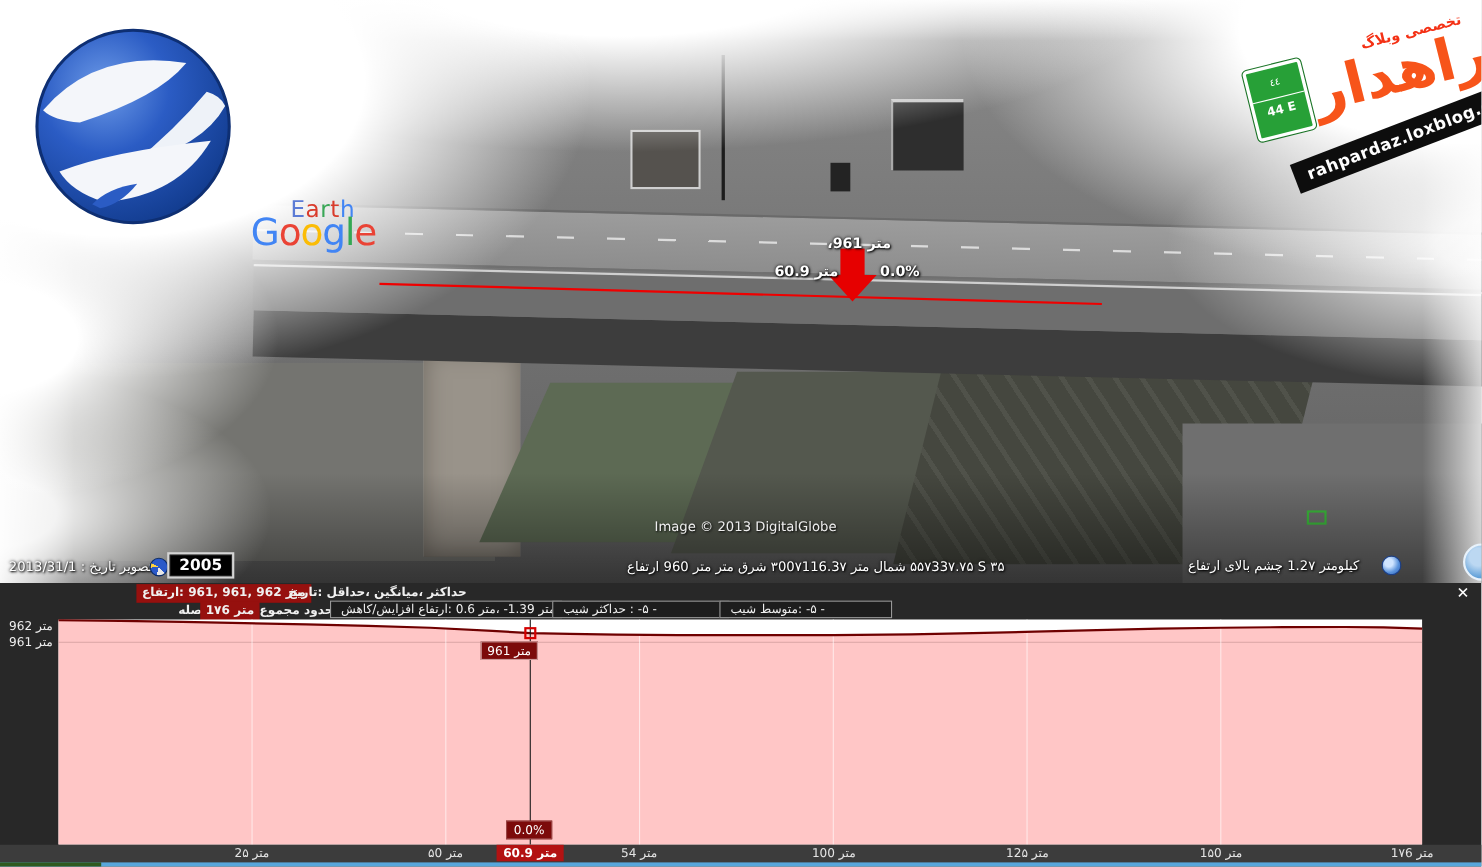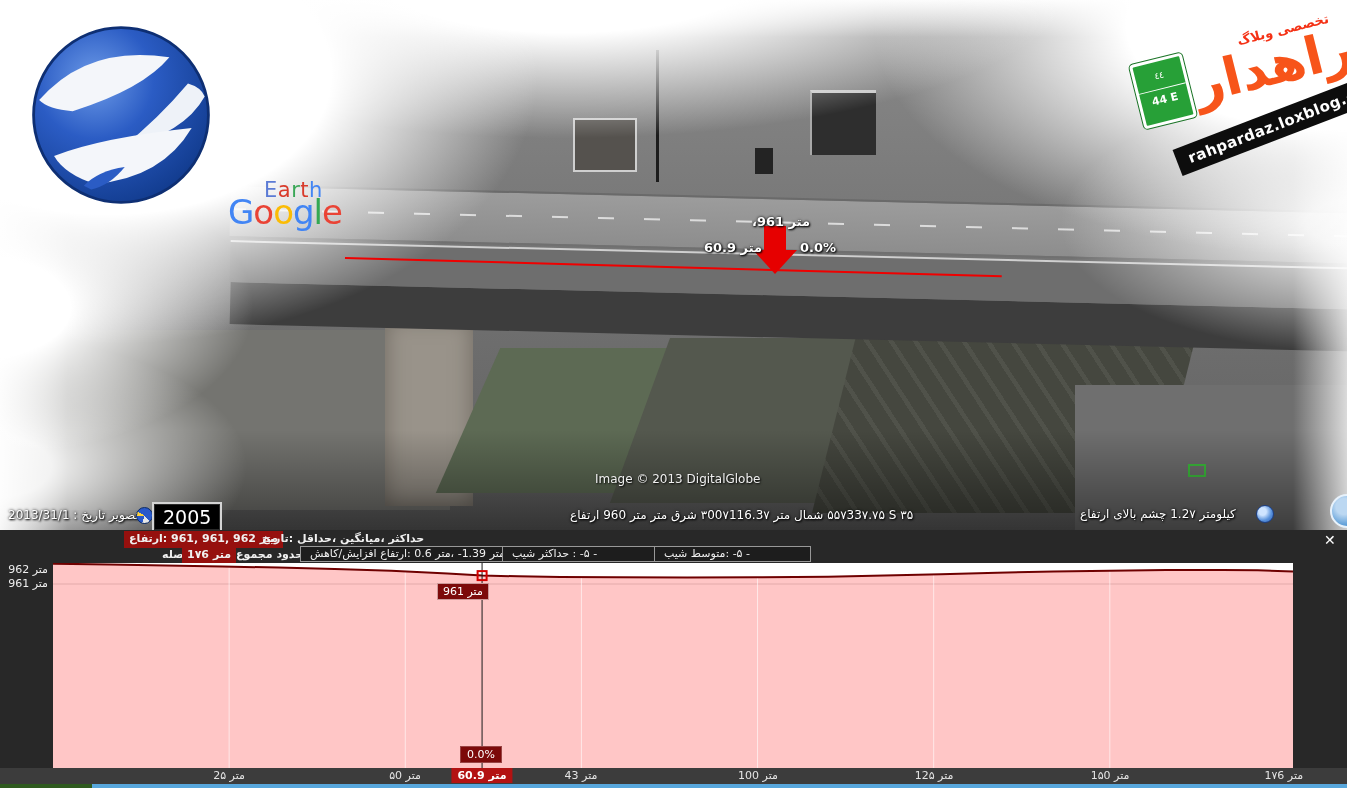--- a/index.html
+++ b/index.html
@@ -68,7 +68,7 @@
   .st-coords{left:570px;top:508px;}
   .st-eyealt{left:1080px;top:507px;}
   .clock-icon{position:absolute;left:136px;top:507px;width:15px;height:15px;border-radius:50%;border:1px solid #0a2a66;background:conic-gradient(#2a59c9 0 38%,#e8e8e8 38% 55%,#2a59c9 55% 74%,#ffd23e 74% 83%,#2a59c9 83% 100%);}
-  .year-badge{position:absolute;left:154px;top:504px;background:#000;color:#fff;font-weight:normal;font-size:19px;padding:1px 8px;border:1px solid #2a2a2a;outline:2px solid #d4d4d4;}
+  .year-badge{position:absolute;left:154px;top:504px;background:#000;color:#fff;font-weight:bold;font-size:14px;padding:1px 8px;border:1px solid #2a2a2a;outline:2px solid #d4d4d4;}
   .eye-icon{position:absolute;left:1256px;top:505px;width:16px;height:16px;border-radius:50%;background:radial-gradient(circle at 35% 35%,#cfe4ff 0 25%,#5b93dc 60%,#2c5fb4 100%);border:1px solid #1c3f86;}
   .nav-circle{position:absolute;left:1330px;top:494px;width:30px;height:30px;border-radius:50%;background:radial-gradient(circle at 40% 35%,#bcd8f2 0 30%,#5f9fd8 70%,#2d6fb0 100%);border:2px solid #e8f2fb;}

# # # # # # #

### The problem
Every line in the records above that contains the word "font" should be copied out.

### Finished exercise
-  .year-badge{position:absolute;left:154px;top:504px;background:#000;color:#fff;font-weight:normal;font-size:19px;padding:1px 8px;border:1px solid #2a2a2a;outline:2px solid #d4d4d4;}
+  .year-badge{position:absolute;left:154px;top:504px;background:#000;color:#fff;font-weight:bold;font-size:14px;padding:1px 8px;border:1px solid #2a2a2a;outline:2px solid #d4d4d4;}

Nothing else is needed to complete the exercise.